In foreigner-orientated markets like Ibiza and the southern coast, the mid-market appears to have been hit worst. Some of the ultra luxury projects, above EUR 2m or so, are still doing well; at this level, there are limited new properties available, and the ultra-rich aren't too bothered by having to quarantine for a couple of weeks. Epic Marbella, for instance, claims it's been selling well.
On the other hand, resale properties have been selling at discounts of 20%, and in some cases as much as 40%, to the asking price. Some sellers really need to sell - particularly as seasonal rental income has completely dried up - and canny buyers can get good deals.
We also hear that while as a whole Spain doesn't have a big oversupply problem, some local markets have issues. For instance, Estepona has a lot of new mid-market developments; they were already selling rather slowly, and the further shrinking of the market could present a problem.
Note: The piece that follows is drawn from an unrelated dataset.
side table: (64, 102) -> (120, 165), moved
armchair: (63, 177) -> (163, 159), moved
Developments which are now coming to completion are probably going to do well, as are further phases of existing resorts. But finance has become more difficult to get, with banks wanting to see not just a strong contribution from equity finance, but also high commercialisation levels before they agree to debt-finance a project.
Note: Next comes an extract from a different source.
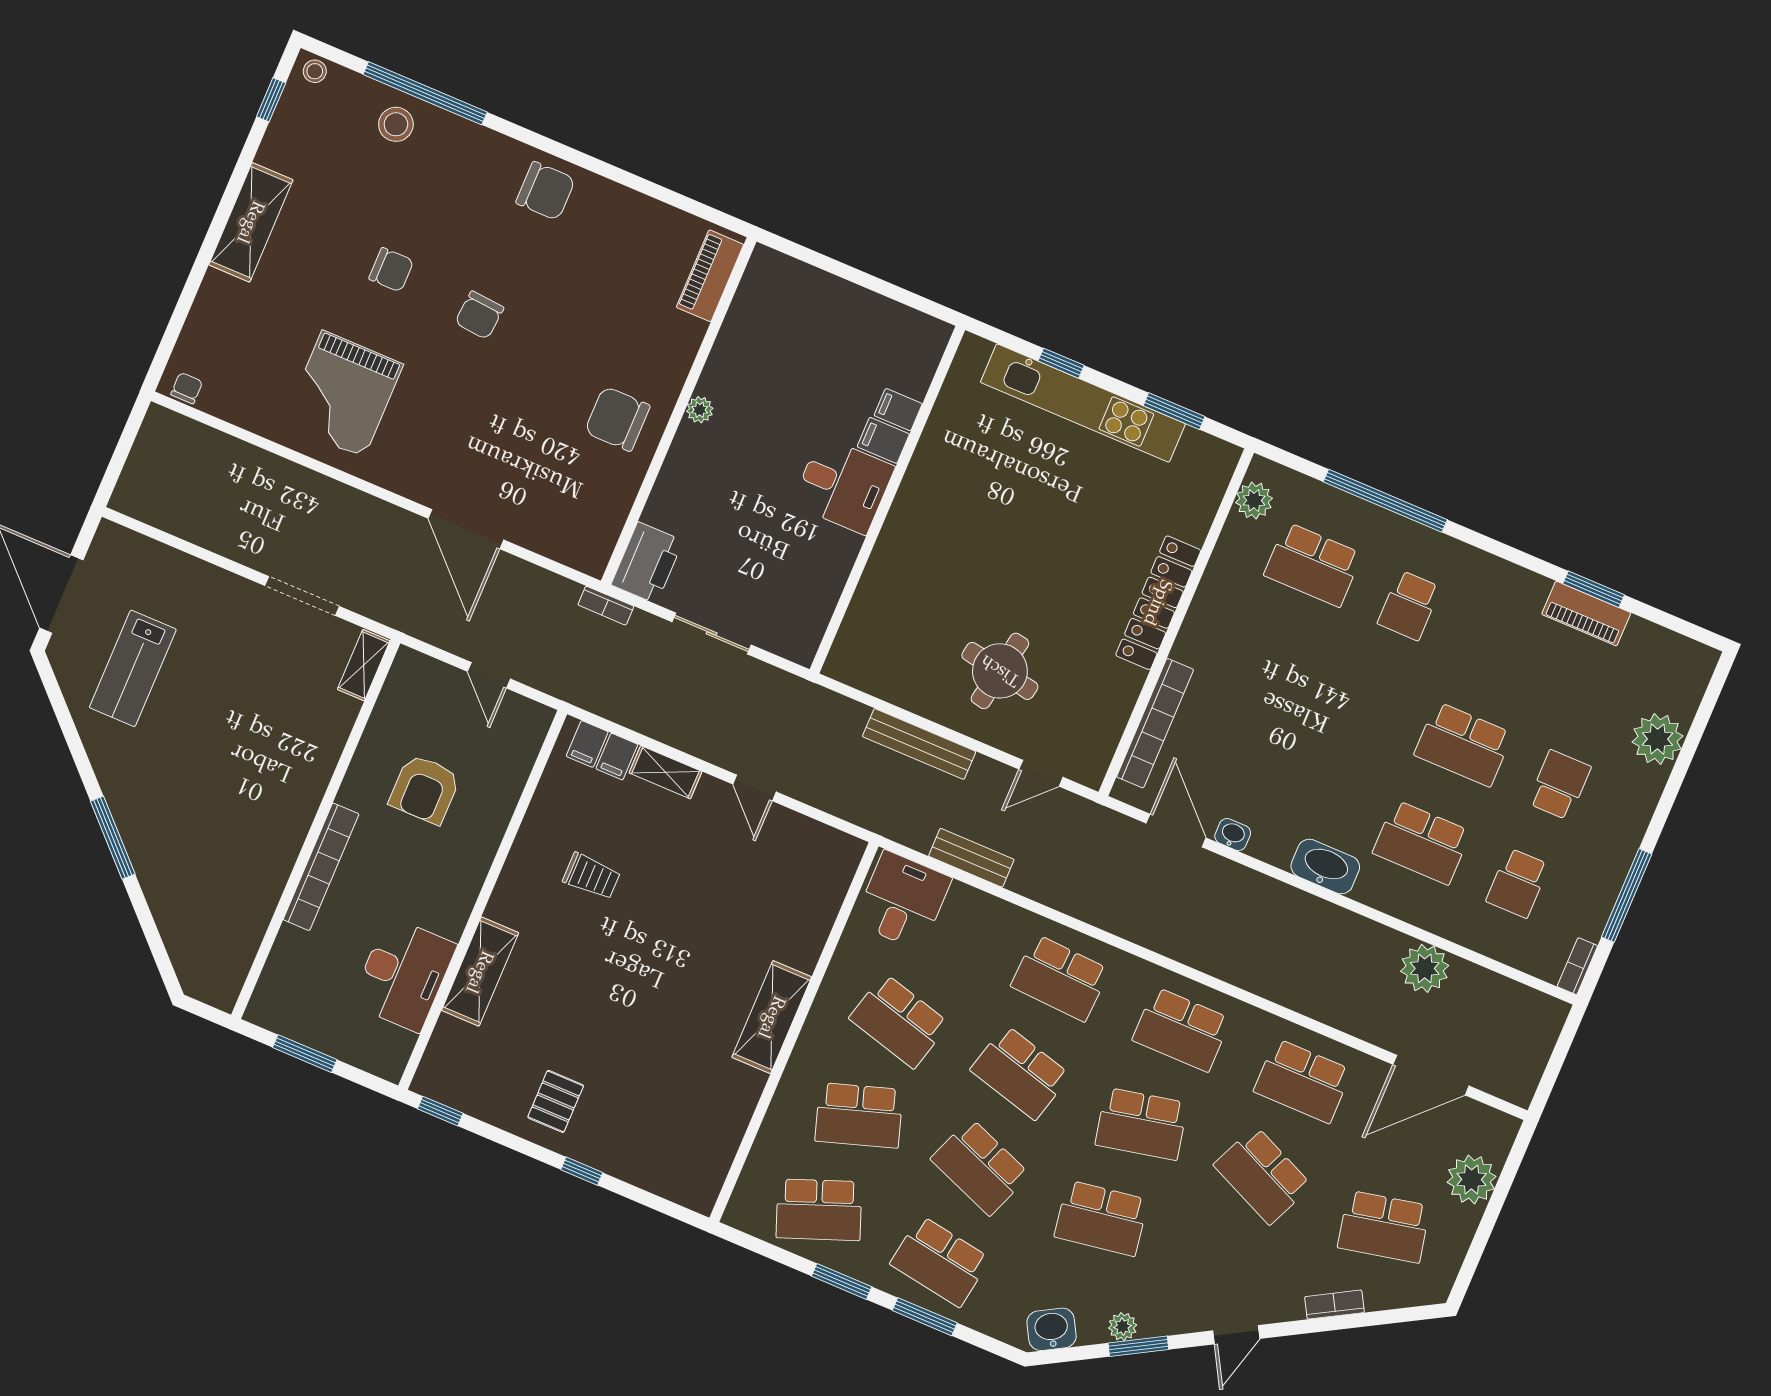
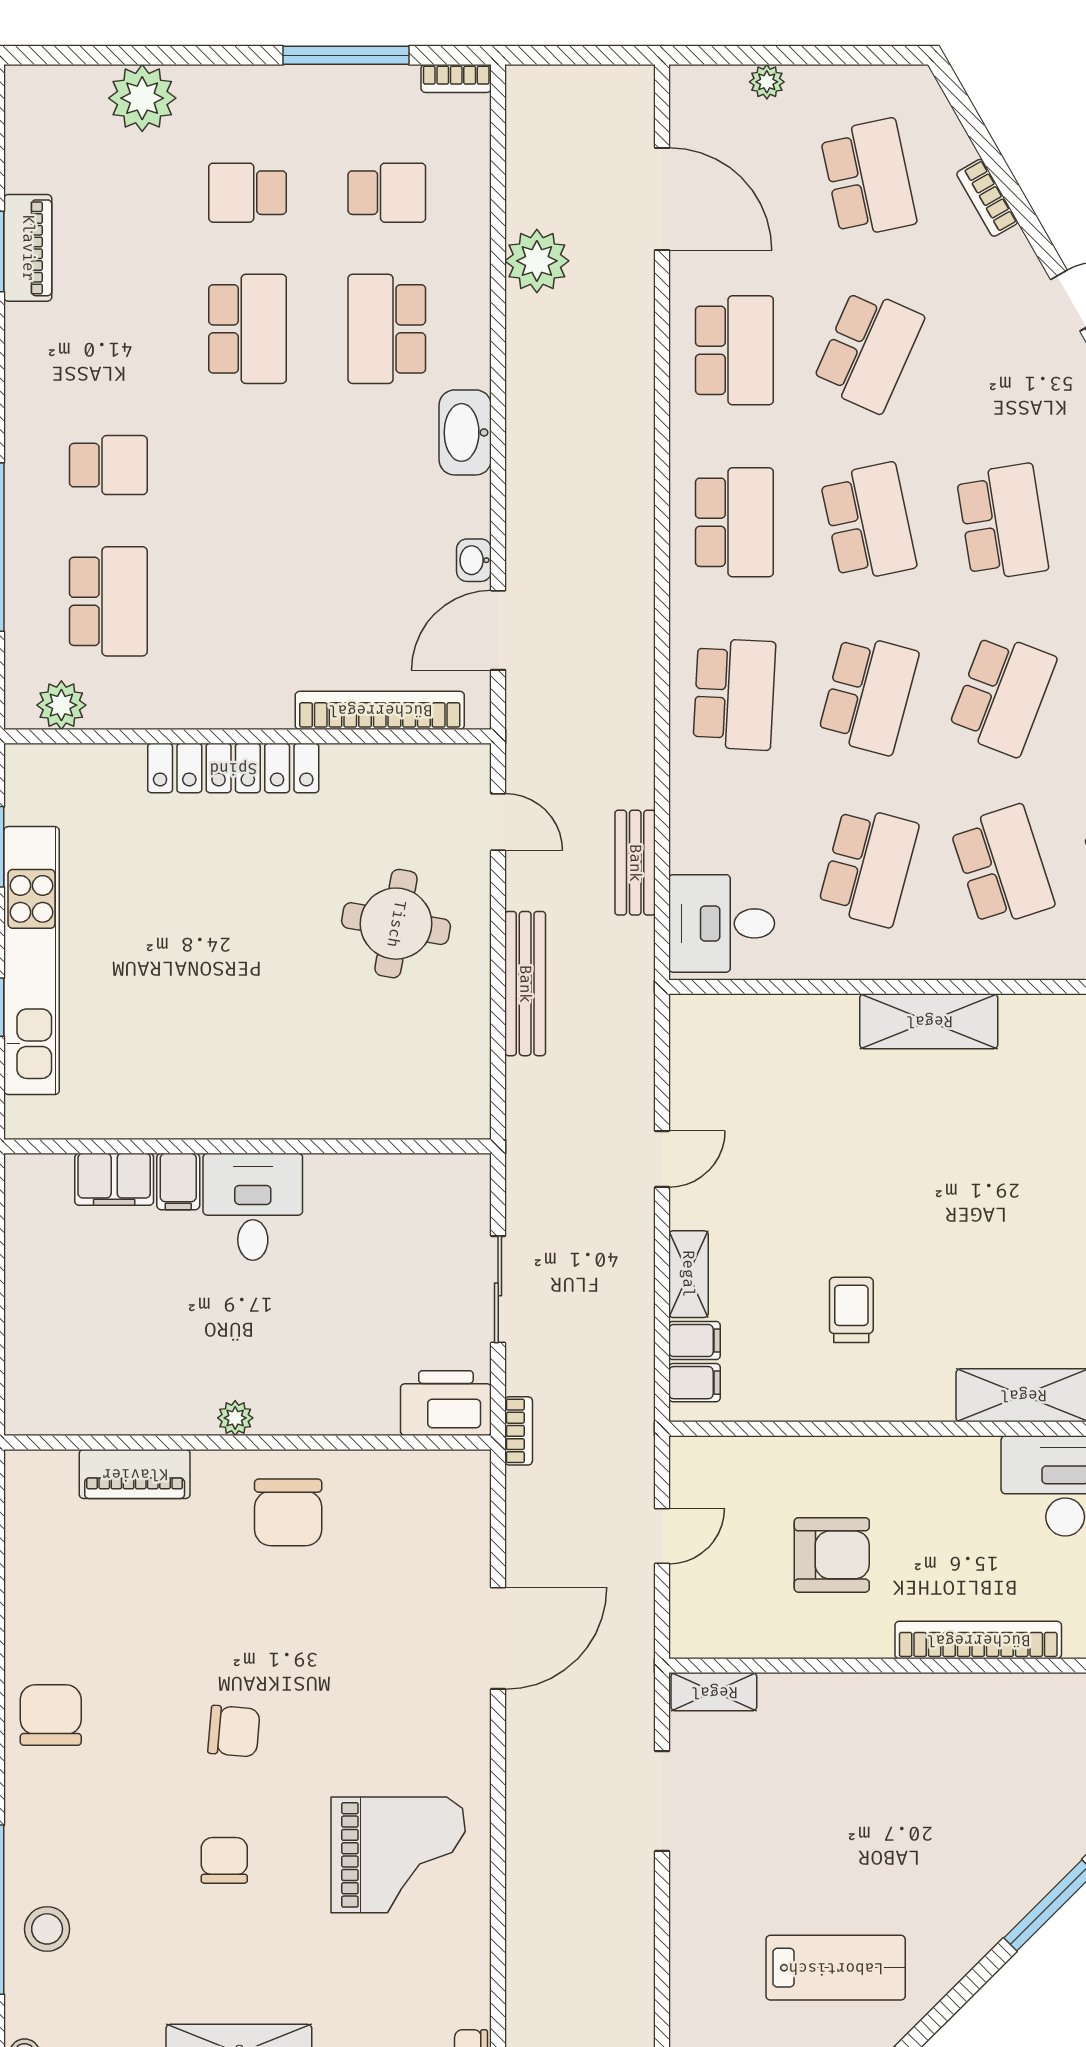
piano: (710, 276) -> (135, 1474), moved
filing cabinet: (898, 410) -> (114, 1179), width x2.00
school desk: (1422, 842) -> (387, 329), turned 180
plant: (1472, 1179) -> (767, 82), width x0.53, depth x0.53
That means newer projects are less likely to be bank financed and more likely to be crowdfunded, or funded by private funds and investors who are charging significantly higher rates. Higher interest rates - and we're talking 8-9% instead of 2-3%, for instance - ratchet up the risk.
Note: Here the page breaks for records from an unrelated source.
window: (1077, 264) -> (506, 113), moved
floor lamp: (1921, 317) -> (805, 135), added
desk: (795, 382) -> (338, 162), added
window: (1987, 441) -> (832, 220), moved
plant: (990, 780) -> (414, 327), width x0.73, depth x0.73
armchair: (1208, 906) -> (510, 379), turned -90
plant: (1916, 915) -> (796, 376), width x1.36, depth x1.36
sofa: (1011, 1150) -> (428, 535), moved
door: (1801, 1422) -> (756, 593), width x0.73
Banks are also beginning to get very choosy about mortgage lending. That's not going to help the market recover. And while currently the government is helping individuals pay the bills, if jobs disappear or wages are cut, that will eventually factor through to lower rents in the cities, and that, in the end, will reduce prices for residential real estate. (Of course, the foreigner-focused markets may see a somewhat different experience.)
That's led the most pessimistic of the forecasters, Forcadell, to predict a 16% fall in property prices during 2020 and 2021 - still some way short of the credit crunch. Consensus, on the other hand, is for a fall in prices of 6% this year - though some areas will be hit much harder, with the Andalucian coast down by as much as 18%. And the Bank of Spain has warned that recovery will not be complete till we know how we exit the pandemic. So this certainly isn't a market without risk.
Considerations for 2021
Given the data we have so far on 2020, the jury's out on what's going to happen in Spanish property. But there are a few good pointers for successful investment, even so.
• Make sure that a 20% fall in prices wouldn't put you in an untenable position. If you're buying for long term investment, you need to be sure the next couple of years won't break you.
• Do intensive research on the exact zone and the type of property you're interested in - data on the Spanish market as a whole is going to be of limited use this year and next.
• Don't buy offplan in early stage developments. Look for well advanced developments that either are complete, or will complete soon, and have a majority of units already reserved or sold.
• If you want a bargain, look for resale properties from motivated sellers and make sure you have your finance ready (or be ready to pay cash).